Perhaps it's part of running the plot-line above, maybe everyone's at a "peaceful" meeting on neutral ground, perhaps the powers-that-be have decided to work together to face a greater threat, or maybe the Brits and Krauts are just playing football on Christmas Eve. While this is going on the PCs will get the chance to see life from the other side; you know, evil masterminds have mothers too. Maybe Dr. Neutrino has a passion for classic cars (shared, of course, by one of the PCs). The average ninja foot-soldier is probably just a blue-collar Joe under that mask. Play it for all it's worth, because the sad thing is that everyone knows that once this enforced truce ends, they'll all have to go back to killing each other.

The BIG bad
The bad guys are coming in waves - each attack stronger than the one before, each one almost more than your coterie can handle. People that hated each other almost as much as they hated you are suddenly working together against you... and whispered on the wind are rumors that this is only the prelude, the beginning. It's going to get worse, a lot worse; because IT is coming, and when IT gets here, all bets are off.
The main idea here is that if the combined forces of the good guys don't start pulling themselves together now the big bad is going to walk all over them separately when it gets here. Of course, our heroes are the only ones who are placed right to pull it off. Convincing everyone to work together against a common evil, investigating the big bad, planning the grand strategy of how each group's strengths can be best used, and all the incidental chunks of combat as those plans come to fruition have something in it for every type of player.

Groundhog Day
If at first you don't succeed... A hundred years ago Ernest Dunlop Swinton wrote "The Defence of Duffer's Drift" [sic] about a green British Lieutenant reliving his first combat mission in a dream five times, and loosing badly five times, but learning a valuable tactical lesson each time, before waking up and doing it for real.

Terrorist/ Guerrilla War
What do you do when the bad guys just won't face you? They just keep mailing you bombs, sniping at you from hiding, and running away whenever you get close. What sort of "sacrifices" will the prince ask of everyone in the name of "safety?"
"Those who give up an essential liberty for temporary security deserve neither liberty nor security." -Benjamin Franklin

Causalities of war
A simple enough concept: focus on the poor bystanders who get hurt while the "good guys" and the "bad guys" fight it out. The young girl struck by a stray bullet, the Korean shop owner whose insurance doesn't cover damage done by C4, the widow and orphan of one of the big bad's storm-troopers.

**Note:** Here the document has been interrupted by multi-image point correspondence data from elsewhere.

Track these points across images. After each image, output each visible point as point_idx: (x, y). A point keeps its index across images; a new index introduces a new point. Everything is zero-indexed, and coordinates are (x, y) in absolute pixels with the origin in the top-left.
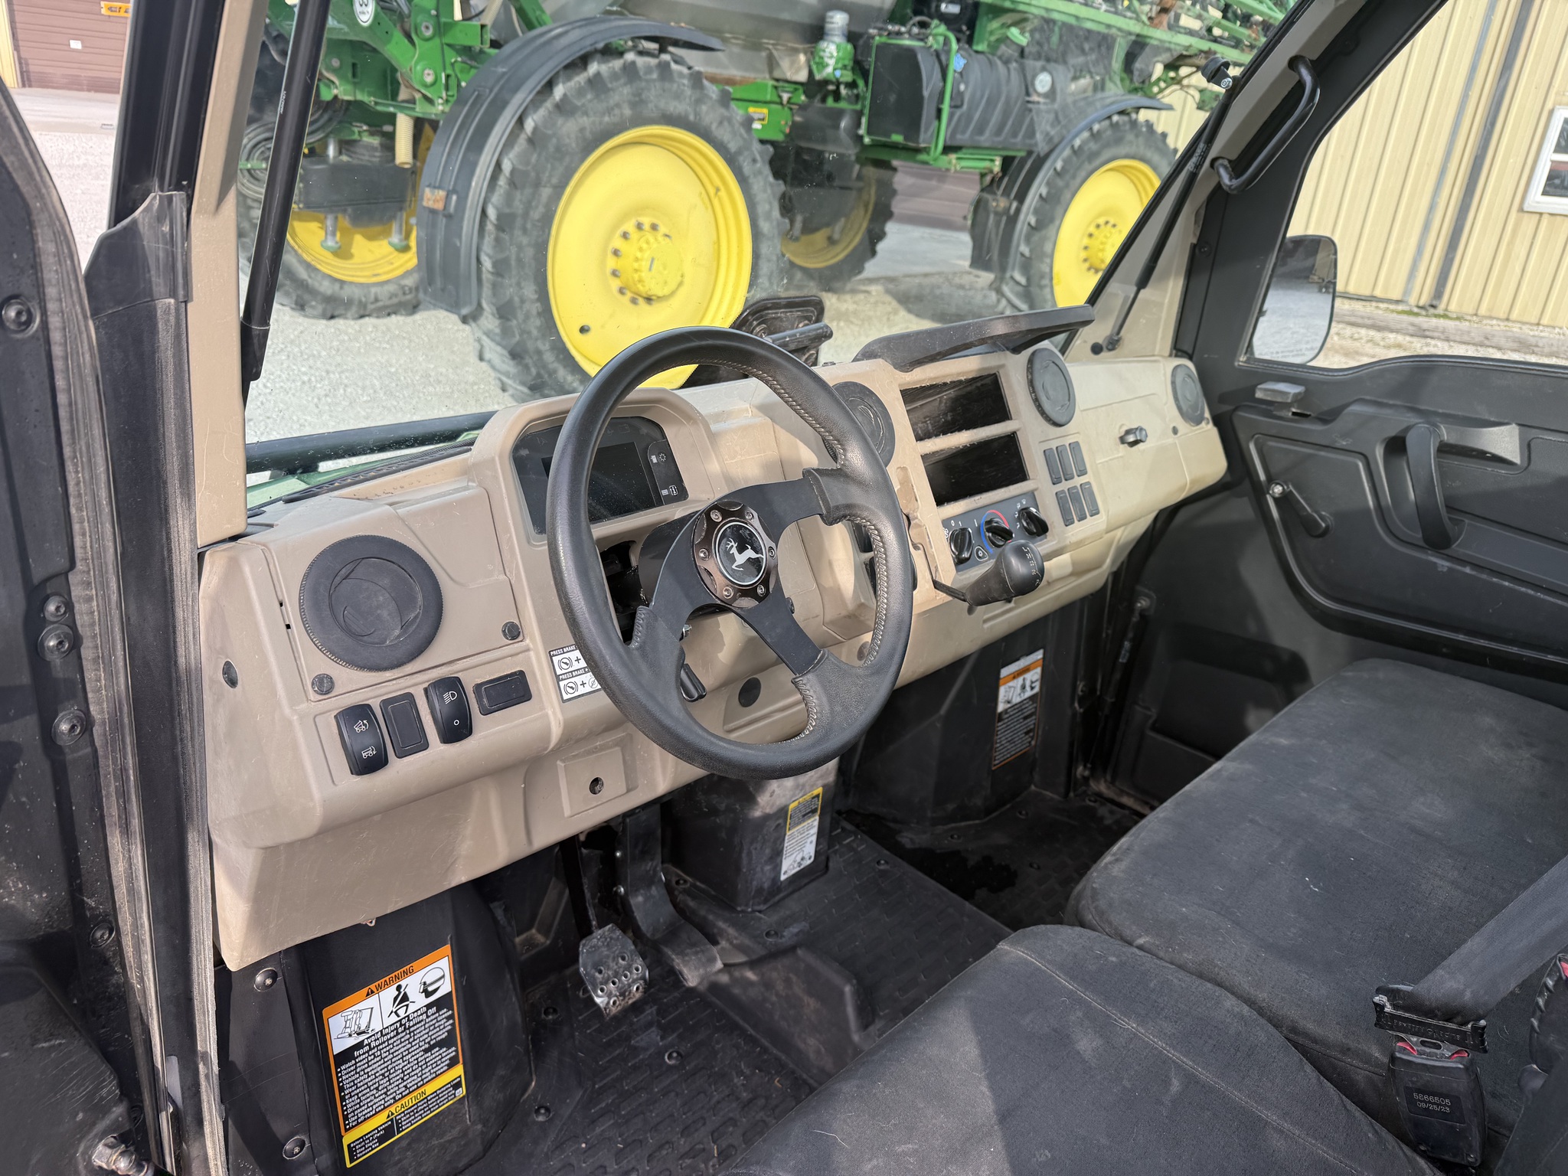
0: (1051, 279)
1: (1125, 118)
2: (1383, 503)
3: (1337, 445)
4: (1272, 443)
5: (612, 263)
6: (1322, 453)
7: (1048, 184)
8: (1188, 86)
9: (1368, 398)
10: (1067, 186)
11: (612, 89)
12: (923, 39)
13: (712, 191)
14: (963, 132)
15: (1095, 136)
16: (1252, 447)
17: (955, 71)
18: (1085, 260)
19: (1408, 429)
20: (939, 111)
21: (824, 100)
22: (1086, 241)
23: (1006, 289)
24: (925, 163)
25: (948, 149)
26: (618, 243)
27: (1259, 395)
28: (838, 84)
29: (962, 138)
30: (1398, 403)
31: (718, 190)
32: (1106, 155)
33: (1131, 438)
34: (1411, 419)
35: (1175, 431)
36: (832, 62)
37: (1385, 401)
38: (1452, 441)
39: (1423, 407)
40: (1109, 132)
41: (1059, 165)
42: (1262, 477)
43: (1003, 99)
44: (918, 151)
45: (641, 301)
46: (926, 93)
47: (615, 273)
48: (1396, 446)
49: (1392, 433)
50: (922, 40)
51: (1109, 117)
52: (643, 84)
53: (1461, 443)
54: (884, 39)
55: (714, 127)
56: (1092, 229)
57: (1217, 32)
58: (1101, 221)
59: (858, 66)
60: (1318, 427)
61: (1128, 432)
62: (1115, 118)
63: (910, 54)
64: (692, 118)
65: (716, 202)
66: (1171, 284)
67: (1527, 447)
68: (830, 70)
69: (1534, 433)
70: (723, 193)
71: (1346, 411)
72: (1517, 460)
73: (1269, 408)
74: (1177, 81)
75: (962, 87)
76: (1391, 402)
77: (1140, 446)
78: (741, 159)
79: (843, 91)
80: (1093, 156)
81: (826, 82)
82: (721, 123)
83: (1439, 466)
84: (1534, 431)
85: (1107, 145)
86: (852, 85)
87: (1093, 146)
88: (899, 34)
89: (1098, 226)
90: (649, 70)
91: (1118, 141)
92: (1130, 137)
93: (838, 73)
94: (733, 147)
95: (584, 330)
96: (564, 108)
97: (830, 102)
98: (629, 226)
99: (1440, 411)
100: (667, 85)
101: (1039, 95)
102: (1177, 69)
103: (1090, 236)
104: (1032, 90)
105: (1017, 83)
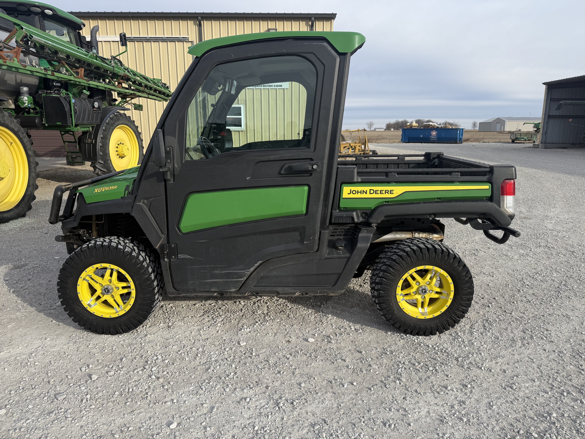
0: (111, 161)
1: (118, 113)
7: (102, 134)
8: (131, 103)
10: (108, 134)
12: (59, 94)
13: (9, 144)
14: (79, 121)
15: (111, 119)
17: (73, 103)
18: (118, 155)
20: (71, 115)
21: (23, 114)
22: (116, 149)
23: (97, 166)
25: (76, 126)
28: (30, 108)
29: (79, 122)
31: (11, 143)
32: (116, 124)
36: (27, 102)
40: (115, 118)
41: (104, 128)
43: (87, 110)
44: (66, 127)
46: (66, 110)
54: (45, 95)
55: (9, 124)
56: (117, 146)
57: (132, 88)
58: (119, 143)
59: (35, 102)
63: (58, 99)
65: (11, 147)
68: (26, 104)
70: (14, 144)
74: (127, 102)
75: (76, 108)
78: (19, 133)
79: (32, 111)
80: (112, 125)
81: (26, 108)
82: (11, 123)
85: (115, 121)
86: (34, 109)
87: (112, 122)
88: (51, 93)
91: (118, 120)
92: (121, 118)
93: (29, 105)
94: (16, 130)
97: (26, 114)
101: (96, 108)
102: (126, 99)
103: (117, 147)
104: (94, 107)
105: (89, 106)
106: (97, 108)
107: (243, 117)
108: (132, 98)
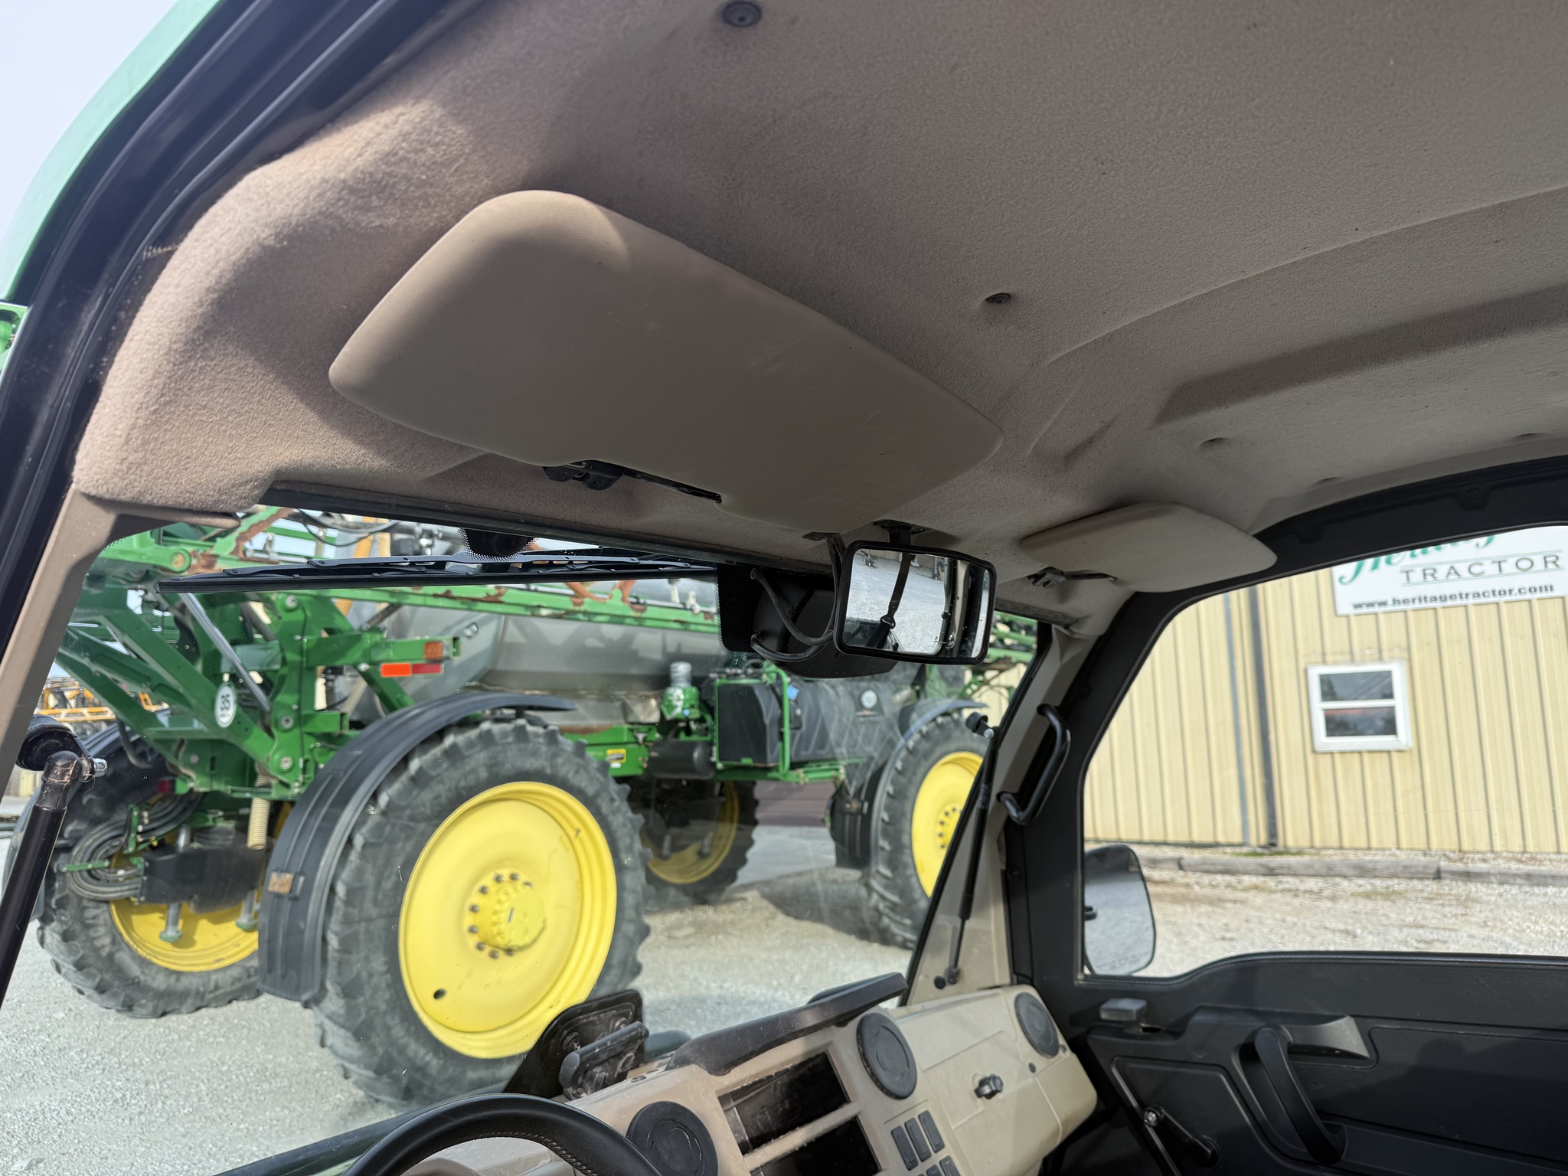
0: (915, 868)
1: (948, 719)
2: (1258, 1118)
3: (1195, 1060)
4: (1132, 1065)
5: (469, 919)
6: (1183, 1070)
7: (893, 783)
8: (999, 686)
9: (1208, 1004)
10: (910, 782)
11: (469, 757)
12: (758, 676)
13: (572, 834)
14: (807, 749)
16: (1115, 1071)
17: (790, 700)
19: (1254, 1034)
20: (781, 735)
21: (676, 735)
22: (939, 829)
23: (873, 883)
24: (776, 780)
25: (794, 766)
26: (476, 899)
27: (1104, 1016)
28: (688, 720)
29: (804, 755)
30: (1237, 1006)
31: (578, 831)
32: (938, 751)
33: (987, 1090)
34: (1253, 1023)
35: (1032, 1068)
36: (680, 704)
37: (1224, 1006)
38: (1299, 1042)
39: (1261, 1009)
40: (937, 732)
41: (899, 765)
42: (1134, 1103)
43: (837, 717)
44: (768, 769)
45: (501, 954)
46: (767, 721)
47: (472, 930)
48: (1249, 1054)
49: (1241, 1040)
50: (757, 678)
51: (934, 720)
52: (499, 748)
53: (1307, 1043)
54: (724, 681)
55: (571, 775)
56: (942, 817)
57: (1008, 642)
58: (949, 809)
59: (705, 705)
60: (1169, 1043)
61: (983, 1083)
62: (940, 720)
63: (749, 689)
64: (548, 771)
65: (577, 843)
66: (992, 911)
67: (1368, 1037)
68: (679, 710)
69: (1371, 1023)
70: (583, 834)
71: (1191, 1023)
72: (1364, 1053)
73: (1118, 1028)
74: (986, 683)
75: (799, 712)
76: (1230, 1006)
77: (999, 1096)
78: (599, 801)
79: (693, 726)
80: (926, 755)
81: (676, 721)
82: (577, 772)
83: (1296, 1070)
84: (1369, 1020)
85: (936, 744)
86: (701, 720)
87: (925, 745)
88: (736, 675)
89: (947, 814)
90: (505, 734)
91: (948, 738)
92: (957, 733)
93: (687, 712)
94: (590, 791)
95: (438, 994)
96: (420, 780)
97: (683, 737)
98: (488, 881)
99: (1278, 1010)
100: (523, 745)
101: (867, 709)
102: (982, 673)
103: (942, 823)
104: (860, 706)
105: (846, 703)
106: (872, 709)
107: (1400, 703)
108: (1001, 671)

Probably the best thing about Vampire is the concept of the Jyhad (or Danse Macabre, for you Requiem players) where everyone is being manipulated by someone else. Proof that the Antedeluvians (or whoever) are pushing the coterie and their enemies around like chess pieces is enough to get even Democrats and Republicans to work together.


At 12:34 AM, Blogger kinesys said...

You guys RAWK!
Have i mentioned that?

At 6:18 PM, Anonymous Anonymous said...


Plot: I want you to take this box and...

Twist 1: Set the PC's aside to represent travel time. After a few hours they can come back in. Mission success.

Twist 2: Box is full of that ink shit that they put into "bags of money" that stains everything when opened. "What do you mean we weren't supposed to look?"

Twist 3: This plot fails after the first 5 minutes because Stopper has stabbed you, the storyteller, with a sharp object over 300 times for reasons unknown. He just keeps shouting, "I don't want the box. You can't make me take the box. Blood for the blood god, Skulls for the Skull Throne!!!!"